The Dragonhenge series, Book 1 Bob Eggleton and John Grant Paper Tiger Fiction, Fantasy/Picture Book Themes: Dragons, Epics ****
Description
Long before the rise of Man, the universe was formed and populated by dragons. They have long since faded to memories, their songs and stories lost, their great works
demolished by the ravages of time... except for these eight tales, kept alive by the last dragon. This book features illustrations by Eggleton and Grant.
Review
As "illustrated novels" go, this was pretty good. I've had bad luck with them in the past, as they all too often try to tell a larger story than their page count
allows. This, being a collection of legends from the days of the dragons and not a story arc of its own, works better. The stories are rich with the fluid imagery and
epic grandeur of mythology, though they do get a little repetitive in telling their tales. I liked the illustrations, too, even if some of them weren't exactly in synch
with the stories they appeared in. Dragon lovers should keep an eye out for this one. (I recently saw a sequel on the shelves, but budgetary restrictions keep me from
deeper investigation. A sequel seems unnecessary, though.)
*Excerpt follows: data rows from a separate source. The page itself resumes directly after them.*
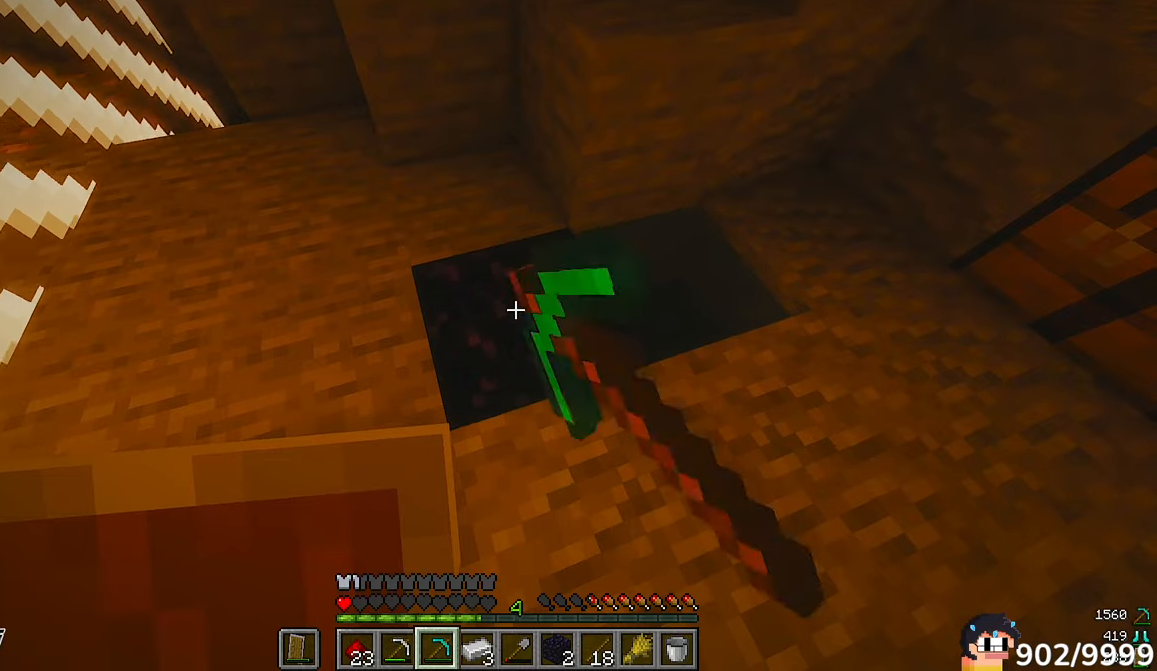
{"keys": [], "mouse": ["left"], "events": []}
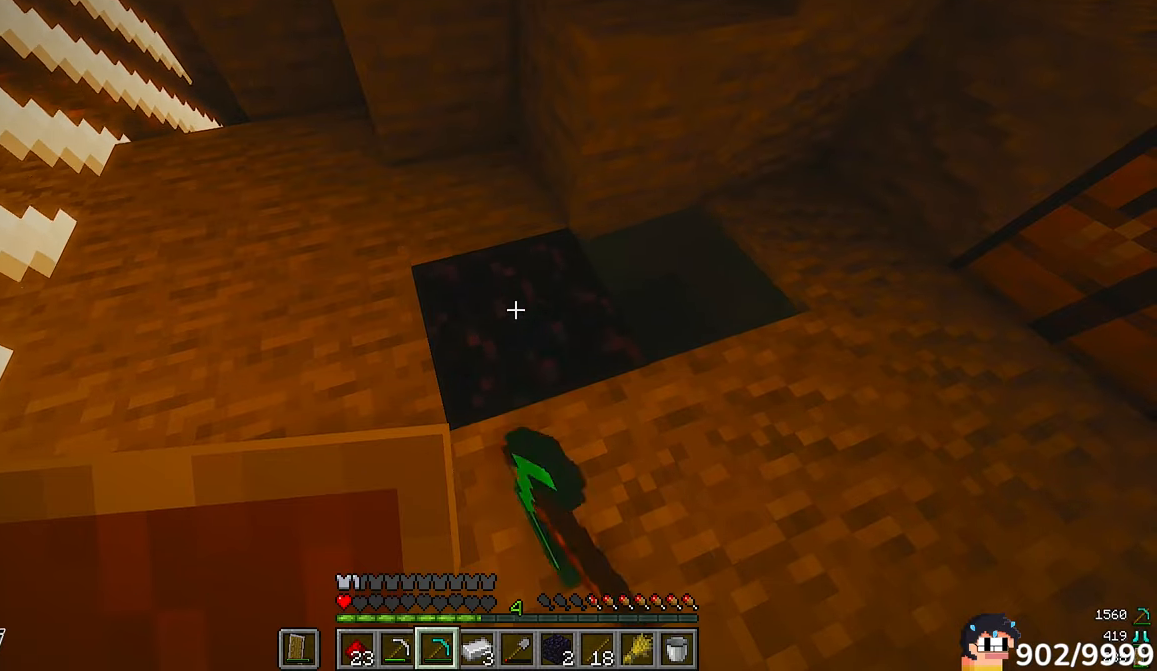
{"keys": [], "mouse": ["left"], "events": []}
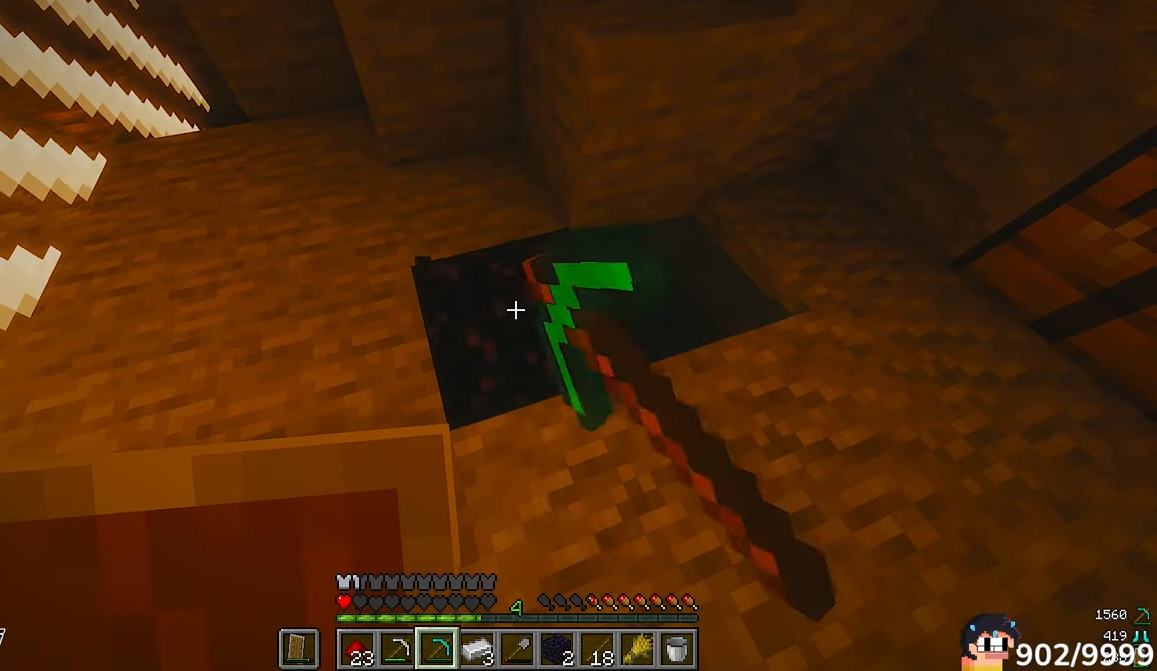
{"keys": [], "mouse": ["left"], "events": []}
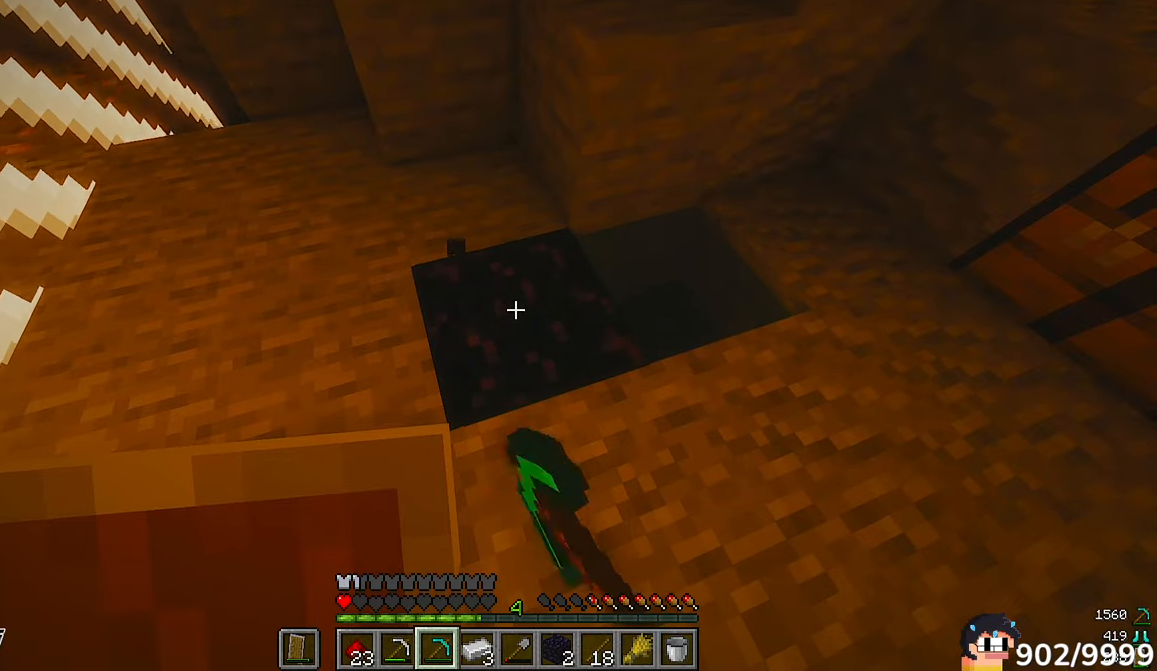
{"keys": [], "mouse": ["left"], "events": []}
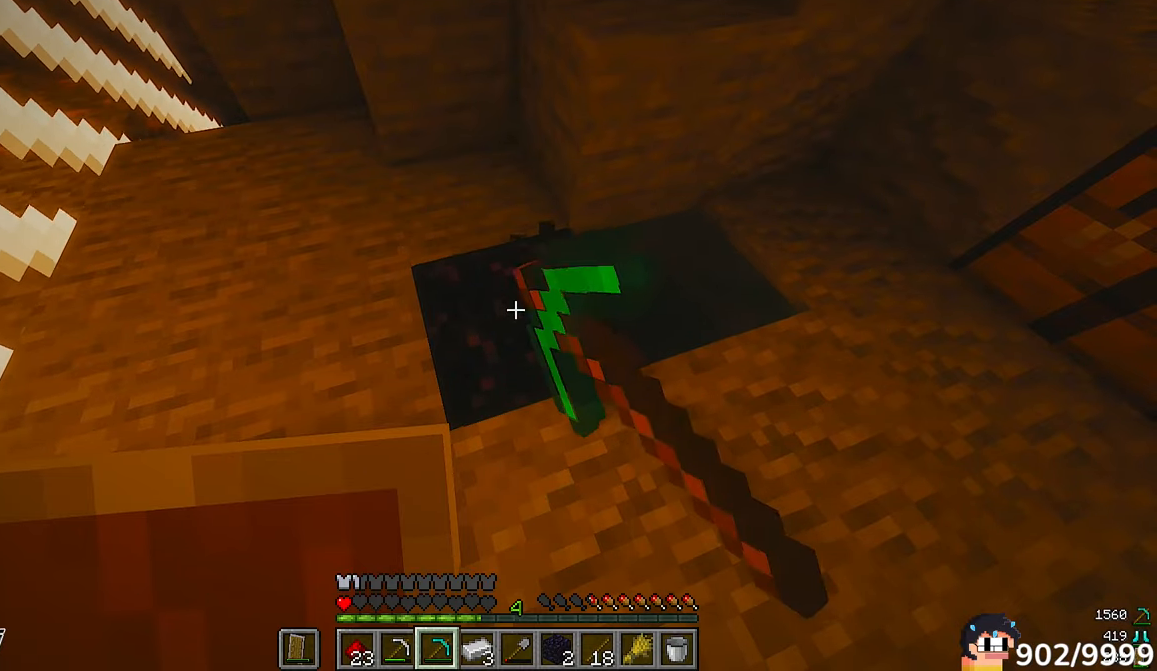
{"keys": [], "mouse": ["left"], "events": []}
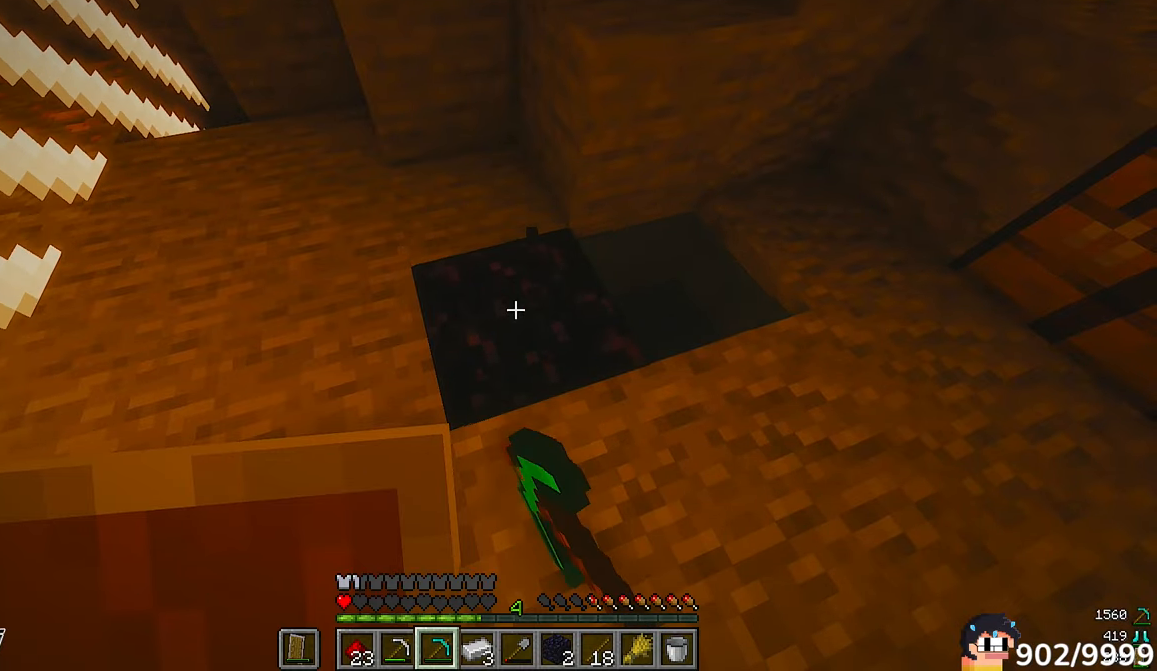
{"keys": [], "mouse": ["left"], "events": []}
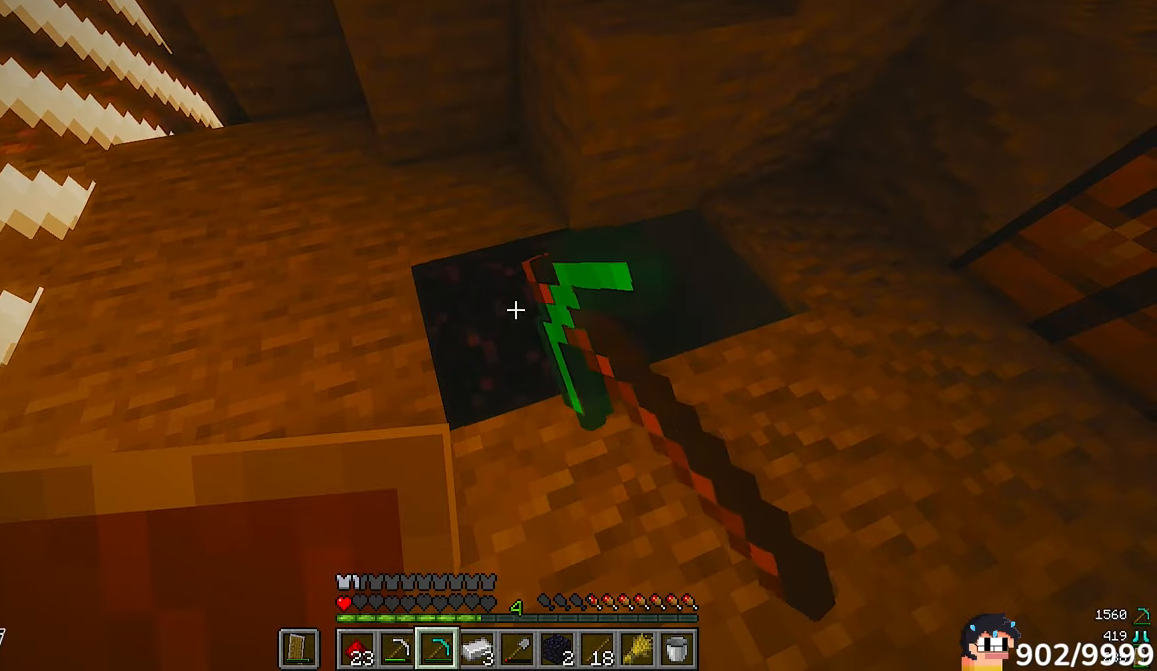
{"keys": [], "mouse": ["left"], "events": []}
Long after the dragon race and their inheritors, the chimps (who called themselves humans), rose and fell in that manner of all organic civilizations of the galaxy,
the stardragons live on, exploring the vastness of the universe. Created independently by various races, yet somehow the same, these great spacefaring machines with
conscious thoughts turn their ancient minds to mysteries no organic mortal could comprehend, seeking to understand the source of the seeds of life that are found
everywhere yet seem so rarely to take root. Their quest leads them beyond the Milky Way to the Birthplace, and perhaps beyond the end of the universe itself.
Review
Like Dragonhenge, this is an illustrated novel, with many pictures accentuating the text. Unlike the previous book, this was a single story arc, told on such
a vast scale and with so many tangents into quantum probabilities and intergalactic distances that it felt overwhelming and a trifle boring. There were no individual
characters as such, and while I understand that the stardragons, with their shared and duplicated memories, were essentially without individuality, I happen to be an
individual organic life form trying to read this story, and I tend to do better when I have someone to relate to. The pictures were bright and imaginative, but they
became repetitious, without the wide range of settings and dragons represented in the previous books; dragon-shapes soaring against bright cosmic streamers of light are
well and good, but after a while I was hoping for something a little different, and I rarely got it. I suppose I just preferred Dragonhenge's many myths to this
book's long trek across space and time to discover that the meaning of the universe was so basic that even inferior organic life forms innately understood it.